New York City’s very first legal marijuana dispensary was officially christened in the East Village on Dec. 29 with its first sale.
Chris Alexander, the executive director of the state’s Office of Cannabis Management (OCM) made the first sale, buying $96 of marijuana products at 750 Broadway, a shop opened and operated by Housing Works, a non-profit that fights homelessness and HIV.
The nonprofit’s CEO, Charles King, pledged drug sales will be put back into the organization to help those in need.
“In receiving a license to open a cannabis retail dispensary, and we have formative action policy here, hiring affirmatively people who have been criminalized due to cannabis possession and sale. We intend to provide our folks with training programs to allow them to move up in the cannabis industry and even to obtain licenses on their own. And we intend to use the proceeds from, hopefully what will not just be one retail outlet, but more than one to ameliorate circumstances, or other people who have been incarcerated due to possession of drugs as well as taking on the war on drugs. We live in full decriminalization,” King said.

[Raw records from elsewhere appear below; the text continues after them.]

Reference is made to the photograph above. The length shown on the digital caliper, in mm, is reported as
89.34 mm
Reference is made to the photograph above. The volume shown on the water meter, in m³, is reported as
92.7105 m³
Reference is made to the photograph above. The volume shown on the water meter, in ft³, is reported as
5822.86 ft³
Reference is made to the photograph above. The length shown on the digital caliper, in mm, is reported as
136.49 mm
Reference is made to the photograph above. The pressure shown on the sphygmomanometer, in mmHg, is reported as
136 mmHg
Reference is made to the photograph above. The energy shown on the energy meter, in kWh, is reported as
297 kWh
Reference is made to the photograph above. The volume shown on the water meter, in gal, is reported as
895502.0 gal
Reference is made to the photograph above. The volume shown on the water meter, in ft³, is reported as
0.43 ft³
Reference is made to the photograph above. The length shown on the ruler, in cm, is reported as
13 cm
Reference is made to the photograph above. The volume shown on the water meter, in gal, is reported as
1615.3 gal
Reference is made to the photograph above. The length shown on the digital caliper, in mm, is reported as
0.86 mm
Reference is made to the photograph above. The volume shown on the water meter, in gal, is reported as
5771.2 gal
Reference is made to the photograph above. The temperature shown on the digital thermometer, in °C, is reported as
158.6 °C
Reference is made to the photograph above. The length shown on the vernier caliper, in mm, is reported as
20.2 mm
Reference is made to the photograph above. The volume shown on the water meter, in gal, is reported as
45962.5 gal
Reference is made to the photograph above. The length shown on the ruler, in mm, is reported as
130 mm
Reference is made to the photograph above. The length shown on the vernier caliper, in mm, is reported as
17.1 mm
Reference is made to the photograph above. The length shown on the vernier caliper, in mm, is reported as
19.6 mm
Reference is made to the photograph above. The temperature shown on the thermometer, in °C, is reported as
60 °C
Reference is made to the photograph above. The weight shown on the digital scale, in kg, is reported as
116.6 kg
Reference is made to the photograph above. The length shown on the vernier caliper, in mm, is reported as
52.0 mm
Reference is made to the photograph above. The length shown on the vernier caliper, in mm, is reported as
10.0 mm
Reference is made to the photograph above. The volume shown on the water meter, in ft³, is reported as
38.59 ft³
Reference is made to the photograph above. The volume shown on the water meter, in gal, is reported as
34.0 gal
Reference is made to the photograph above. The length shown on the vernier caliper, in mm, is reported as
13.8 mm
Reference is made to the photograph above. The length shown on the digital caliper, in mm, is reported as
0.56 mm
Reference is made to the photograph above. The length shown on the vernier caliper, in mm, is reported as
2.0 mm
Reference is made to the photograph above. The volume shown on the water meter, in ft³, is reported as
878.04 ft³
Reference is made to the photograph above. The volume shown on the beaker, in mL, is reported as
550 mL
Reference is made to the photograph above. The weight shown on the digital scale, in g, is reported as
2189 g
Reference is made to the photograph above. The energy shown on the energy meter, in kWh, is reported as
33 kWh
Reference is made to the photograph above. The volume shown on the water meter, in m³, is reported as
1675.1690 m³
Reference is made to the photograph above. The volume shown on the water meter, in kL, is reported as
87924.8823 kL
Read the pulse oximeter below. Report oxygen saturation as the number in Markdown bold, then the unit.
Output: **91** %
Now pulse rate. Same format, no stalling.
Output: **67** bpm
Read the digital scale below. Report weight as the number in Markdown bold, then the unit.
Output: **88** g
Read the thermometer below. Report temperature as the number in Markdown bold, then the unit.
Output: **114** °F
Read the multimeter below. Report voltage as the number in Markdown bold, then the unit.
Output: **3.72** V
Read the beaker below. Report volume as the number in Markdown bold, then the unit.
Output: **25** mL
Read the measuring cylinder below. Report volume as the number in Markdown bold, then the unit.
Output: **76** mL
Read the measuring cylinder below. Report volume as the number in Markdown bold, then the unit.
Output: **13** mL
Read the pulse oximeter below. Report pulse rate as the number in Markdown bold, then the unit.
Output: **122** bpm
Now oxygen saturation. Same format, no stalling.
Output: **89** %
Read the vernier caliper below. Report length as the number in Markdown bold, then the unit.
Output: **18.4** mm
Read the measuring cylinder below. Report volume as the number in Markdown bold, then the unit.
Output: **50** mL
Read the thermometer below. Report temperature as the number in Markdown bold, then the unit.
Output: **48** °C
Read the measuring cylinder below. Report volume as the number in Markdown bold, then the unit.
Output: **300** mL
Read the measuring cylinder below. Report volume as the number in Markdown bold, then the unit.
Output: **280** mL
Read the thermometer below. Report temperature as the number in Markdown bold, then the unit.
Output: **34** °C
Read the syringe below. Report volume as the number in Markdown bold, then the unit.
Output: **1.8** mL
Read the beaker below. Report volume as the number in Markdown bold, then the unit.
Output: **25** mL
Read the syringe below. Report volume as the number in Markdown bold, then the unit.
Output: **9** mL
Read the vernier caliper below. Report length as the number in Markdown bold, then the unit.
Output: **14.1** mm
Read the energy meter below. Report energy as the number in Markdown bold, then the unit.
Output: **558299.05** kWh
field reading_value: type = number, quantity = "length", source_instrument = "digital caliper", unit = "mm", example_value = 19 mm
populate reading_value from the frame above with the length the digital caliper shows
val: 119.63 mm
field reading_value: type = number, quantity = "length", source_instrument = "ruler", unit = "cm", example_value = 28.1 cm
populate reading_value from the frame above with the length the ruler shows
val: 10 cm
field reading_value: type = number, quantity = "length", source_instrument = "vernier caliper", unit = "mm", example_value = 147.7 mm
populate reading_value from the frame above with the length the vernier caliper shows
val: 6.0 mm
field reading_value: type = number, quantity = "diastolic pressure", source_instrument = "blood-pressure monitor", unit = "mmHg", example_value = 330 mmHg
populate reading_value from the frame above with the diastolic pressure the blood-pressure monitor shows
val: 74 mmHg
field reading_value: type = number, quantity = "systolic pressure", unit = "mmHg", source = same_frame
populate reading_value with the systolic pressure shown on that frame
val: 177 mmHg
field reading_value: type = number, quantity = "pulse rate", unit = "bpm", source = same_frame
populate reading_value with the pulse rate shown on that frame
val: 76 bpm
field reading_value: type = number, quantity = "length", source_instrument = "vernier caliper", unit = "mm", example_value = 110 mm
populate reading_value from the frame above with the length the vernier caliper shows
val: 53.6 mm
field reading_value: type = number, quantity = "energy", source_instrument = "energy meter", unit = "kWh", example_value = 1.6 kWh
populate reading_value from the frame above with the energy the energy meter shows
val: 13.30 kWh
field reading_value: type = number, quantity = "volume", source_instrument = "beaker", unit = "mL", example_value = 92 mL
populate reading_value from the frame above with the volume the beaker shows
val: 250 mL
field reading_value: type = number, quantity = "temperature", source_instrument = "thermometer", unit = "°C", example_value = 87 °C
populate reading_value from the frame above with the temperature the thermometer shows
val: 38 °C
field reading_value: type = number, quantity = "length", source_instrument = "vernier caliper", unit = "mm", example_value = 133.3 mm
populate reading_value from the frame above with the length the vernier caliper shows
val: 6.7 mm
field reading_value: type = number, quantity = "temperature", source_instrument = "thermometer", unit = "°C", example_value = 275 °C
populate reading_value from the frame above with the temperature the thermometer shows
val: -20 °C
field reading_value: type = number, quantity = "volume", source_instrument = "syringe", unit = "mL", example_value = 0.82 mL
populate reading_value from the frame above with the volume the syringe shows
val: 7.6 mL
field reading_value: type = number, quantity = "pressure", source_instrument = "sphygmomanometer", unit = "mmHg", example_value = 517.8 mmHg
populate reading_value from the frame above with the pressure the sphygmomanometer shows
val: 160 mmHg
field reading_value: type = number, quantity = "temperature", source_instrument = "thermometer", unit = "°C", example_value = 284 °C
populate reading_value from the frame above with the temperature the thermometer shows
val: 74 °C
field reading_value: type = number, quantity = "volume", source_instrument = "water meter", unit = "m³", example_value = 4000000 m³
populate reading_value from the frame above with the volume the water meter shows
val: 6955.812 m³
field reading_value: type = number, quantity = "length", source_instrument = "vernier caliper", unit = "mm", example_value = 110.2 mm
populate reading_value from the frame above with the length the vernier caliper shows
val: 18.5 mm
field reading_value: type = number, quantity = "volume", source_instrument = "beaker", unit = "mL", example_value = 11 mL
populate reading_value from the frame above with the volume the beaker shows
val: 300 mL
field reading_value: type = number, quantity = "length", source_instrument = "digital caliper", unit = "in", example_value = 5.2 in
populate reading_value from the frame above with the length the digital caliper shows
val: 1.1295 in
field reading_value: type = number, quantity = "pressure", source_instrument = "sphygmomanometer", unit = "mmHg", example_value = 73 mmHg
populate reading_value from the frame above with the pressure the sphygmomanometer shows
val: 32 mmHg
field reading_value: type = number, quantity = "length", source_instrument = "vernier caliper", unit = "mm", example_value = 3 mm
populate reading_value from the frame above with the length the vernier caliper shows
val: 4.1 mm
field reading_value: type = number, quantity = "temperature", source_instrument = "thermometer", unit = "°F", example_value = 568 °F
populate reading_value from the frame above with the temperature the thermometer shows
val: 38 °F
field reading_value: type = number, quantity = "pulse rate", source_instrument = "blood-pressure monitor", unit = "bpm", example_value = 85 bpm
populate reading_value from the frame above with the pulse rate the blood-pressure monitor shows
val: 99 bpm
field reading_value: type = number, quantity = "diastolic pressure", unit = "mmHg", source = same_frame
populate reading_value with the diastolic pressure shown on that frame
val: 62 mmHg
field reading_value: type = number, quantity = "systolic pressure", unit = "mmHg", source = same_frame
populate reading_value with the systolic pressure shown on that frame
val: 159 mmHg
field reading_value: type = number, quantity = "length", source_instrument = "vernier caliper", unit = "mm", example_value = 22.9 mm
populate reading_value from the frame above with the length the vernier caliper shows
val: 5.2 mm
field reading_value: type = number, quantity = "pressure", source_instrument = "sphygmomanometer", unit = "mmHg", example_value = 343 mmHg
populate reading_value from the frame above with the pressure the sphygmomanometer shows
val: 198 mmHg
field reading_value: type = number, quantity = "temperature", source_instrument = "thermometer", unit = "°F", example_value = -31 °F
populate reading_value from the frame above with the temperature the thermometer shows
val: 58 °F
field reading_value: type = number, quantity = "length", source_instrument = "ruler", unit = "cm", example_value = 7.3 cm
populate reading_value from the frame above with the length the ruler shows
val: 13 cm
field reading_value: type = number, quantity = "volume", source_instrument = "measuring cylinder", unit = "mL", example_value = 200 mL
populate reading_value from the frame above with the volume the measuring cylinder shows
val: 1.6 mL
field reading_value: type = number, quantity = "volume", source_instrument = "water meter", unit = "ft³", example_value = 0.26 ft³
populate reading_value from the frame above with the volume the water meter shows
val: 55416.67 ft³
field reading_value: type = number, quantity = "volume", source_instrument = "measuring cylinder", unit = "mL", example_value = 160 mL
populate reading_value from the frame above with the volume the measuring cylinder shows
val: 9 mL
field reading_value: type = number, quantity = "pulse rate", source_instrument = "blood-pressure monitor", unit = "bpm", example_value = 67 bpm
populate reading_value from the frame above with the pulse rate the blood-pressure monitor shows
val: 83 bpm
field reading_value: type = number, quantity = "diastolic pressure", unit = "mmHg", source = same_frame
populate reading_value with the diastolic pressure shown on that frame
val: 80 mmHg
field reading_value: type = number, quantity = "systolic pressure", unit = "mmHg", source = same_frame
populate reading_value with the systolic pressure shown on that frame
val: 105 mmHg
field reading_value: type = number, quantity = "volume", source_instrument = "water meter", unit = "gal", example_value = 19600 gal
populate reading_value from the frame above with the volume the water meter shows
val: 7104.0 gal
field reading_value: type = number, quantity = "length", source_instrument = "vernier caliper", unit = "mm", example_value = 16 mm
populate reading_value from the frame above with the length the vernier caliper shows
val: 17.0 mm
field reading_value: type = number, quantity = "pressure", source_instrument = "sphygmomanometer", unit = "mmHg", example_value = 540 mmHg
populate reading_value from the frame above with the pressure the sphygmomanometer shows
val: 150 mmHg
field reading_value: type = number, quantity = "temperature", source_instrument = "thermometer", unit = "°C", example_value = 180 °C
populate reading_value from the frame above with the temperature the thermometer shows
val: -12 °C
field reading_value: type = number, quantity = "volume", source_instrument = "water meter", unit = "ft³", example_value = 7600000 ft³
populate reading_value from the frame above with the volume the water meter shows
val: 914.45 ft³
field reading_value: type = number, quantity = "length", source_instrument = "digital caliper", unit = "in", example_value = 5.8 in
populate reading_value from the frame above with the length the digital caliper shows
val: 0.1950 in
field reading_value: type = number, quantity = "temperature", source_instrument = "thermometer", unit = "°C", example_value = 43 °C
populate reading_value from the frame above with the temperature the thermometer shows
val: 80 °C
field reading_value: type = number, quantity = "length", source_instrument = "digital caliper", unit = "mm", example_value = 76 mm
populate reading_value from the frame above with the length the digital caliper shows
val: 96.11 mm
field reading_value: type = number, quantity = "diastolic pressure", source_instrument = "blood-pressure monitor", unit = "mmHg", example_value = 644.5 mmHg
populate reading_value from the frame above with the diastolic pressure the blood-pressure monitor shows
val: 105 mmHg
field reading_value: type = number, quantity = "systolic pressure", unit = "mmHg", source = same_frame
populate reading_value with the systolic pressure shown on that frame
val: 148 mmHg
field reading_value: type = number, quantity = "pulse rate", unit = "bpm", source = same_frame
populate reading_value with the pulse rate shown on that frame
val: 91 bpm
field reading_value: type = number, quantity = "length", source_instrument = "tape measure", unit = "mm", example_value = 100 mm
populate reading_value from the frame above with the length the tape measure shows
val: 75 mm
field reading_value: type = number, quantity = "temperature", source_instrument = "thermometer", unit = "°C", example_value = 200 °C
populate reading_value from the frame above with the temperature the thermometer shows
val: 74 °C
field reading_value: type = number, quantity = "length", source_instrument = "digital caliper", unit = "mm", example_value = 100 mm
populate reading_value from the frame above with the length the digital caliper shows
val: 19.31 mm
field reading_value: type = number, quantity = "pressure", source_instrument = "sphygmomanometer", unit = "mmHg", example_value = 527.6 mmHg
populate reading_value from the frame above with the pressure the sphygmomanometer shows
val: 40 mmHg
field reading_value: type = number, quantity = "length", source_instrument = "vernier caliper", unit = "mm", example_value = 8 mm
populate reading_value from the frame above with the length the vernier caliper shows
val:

Equality was thrusted forth as the big talking point of the day, with the formerly incarcerated and those suffering substance abuse issues joining the homeless in receiving financial support from the sales.
Still, the day was also dedicated to members of the Black and Brown community who have been disproportionately jailed over the years for possessing marijuana.
Manhattan state Senator Liz Krueger spoke at the grand opening, recalling decades of excessive arrests targeting young New Yorkers of color meanwhile in her East Side district, which she calls one of the whiter areas in the city, saw very little busts.
“I got involved after having a meeting with some people who showed me the data on how in New York City under Mayor Bloomberg, we were busting 50,000 young people of color a year. Fifty thousand young people of color just for having a couple of marijuana seeds on them or a couple of marijuana cigarettes in their pockets,” Krueger said. “I would already have been a state senator for 13 years representing the East Side, probably one of the whiter districts in New York City, and I didn’t have any of the kids in my district being busted. But I knew that they were using marijuana just like their black and brown equivalents in every other community. I knew that I had used marijuana when I was a teenager in the 70s. Nobody tried to threaten me with legal action at the time, and I just didn’t understand what the hell we were doing as a state.”
While this Lower Manhattan dispensary is officially recognized as the city’s first legitimate marijuana business, many seedy storefronts and mobile shops have been flogging the product since it became legal.
Manhattan Borough President Mark Levine said that the Housing Works location offers safe, vetted cannabis and is the perfect representation of the type of equity that small businesses are built upon.
He also stressed that the first dispensary is not a major corporate operation but rather a nonprofit whose revenue will support those with addiction, homeless and formerly incarcerated New Yorkers.
“We are making history,” Levine said proudly. “When you buy here, you know the product has been regulated, that it is safe. You are going to be buying brands that are led by New Yorkers of color and marginalized communities here in this store. You are going to be served by a workforce that is unionized. These are going to be jobs with good pay and decent benefits. This is empowerment for our community and our city.”
The Housing Works Cannabis Co., at 750 Broadway was scheduled to officially open to the public Thursday at, naturally, 4:20 p.m., then close at 7 p.m. Starting Friday, Dec. 30, the shop will be open seven days a week from 11 a.m. to 7 p.m.